── Extracted entries
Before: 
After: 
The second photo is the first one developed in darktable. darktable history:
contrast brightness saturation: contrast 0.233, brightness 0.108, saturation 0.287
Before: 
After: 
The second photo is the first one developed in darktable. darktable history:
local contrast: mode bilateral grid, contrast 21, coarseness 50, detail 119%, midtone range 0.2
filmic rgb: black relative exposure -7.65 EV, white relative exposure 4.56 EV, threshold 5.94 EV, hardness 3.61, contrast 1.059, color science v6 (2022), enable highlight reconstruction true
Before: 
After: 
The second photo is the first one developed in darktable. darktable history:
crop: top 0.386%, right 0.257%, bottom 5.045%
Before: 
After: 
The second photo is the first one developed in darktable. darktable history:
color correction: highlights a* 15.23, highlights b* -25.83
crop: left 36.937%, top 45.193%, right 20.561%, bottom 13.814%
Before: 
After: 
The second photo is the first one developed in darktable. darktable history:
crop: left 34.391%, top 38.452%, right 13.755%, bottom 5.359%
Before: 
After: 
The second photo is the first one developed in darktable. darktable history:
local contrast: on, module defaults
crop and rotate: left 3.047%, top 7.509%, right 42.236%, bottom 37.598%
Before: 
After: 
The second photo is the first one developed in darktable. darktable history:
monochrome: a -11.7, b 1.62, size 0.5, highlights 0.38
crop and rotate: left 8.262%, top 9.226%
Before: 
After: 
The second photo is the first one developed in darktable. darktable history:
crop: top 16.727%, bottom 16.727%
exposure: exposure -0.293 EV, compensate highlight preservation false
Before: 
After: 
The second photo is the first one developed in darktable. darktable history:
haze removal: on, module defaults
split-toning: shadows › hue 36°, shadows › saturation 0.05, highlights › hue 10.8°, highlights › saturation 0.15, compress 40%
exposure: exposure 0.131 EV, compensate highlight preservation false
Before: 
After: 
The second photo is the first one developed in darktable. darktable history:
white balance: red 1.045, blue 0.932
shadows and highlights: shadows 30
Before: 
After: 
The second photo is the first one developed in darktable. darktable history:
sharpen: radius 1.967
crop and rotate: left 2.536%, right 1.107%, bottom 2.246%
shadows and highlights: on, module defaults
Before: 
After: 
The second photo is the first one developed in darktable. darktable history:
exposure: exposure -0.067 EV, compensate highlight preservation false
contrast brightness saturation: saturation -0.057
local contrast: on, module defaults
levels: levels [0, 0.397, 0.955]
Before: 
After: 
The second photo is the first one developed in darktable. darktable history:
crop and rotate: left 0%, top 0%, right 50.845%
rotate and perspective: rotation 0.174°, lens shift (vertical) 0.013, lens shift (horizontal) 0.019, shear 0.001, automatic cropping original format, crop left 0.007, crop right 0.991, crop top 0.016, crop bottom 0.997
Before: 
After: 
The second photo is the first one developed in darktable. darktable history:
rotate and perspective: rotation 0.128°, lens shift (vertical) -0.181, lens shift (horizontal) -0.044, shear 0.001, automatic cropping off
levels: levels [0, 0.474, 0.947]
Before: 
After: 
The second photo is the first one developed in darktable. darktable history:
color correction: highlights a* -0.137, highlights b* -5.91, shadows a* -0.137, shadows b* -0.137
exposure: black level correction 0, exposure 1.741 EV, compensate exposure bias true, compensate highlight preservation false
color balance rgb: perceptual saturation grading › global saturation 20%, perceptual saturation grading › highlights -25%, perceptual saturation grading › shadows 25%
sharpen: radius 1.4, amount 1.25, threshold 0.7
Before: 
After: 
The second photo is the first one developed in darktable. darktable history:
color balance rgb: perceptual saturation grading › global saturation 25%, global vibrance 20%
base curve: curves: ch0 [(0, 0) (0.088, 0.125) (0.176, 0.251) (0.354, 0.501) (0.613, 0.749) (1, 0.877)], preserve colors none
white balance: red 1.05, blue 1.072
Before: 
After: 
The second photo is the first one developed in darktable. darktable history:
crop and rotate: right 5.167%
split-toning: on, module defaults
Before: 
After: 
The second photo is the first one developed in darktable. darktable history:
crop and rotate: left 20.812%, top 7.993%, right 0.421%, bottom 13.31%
────
_Requirements_
Print the stretch from the start of the rows through the line containing "contrast brightness saturation: contrast". Copy those lines without any change.

_Written solution_
Before: 
After: 
The second photo is the first one developed in darktable. darktable history:
contrast brightness saturation: contrast 0.233, brightness 0.108, saturation 0.287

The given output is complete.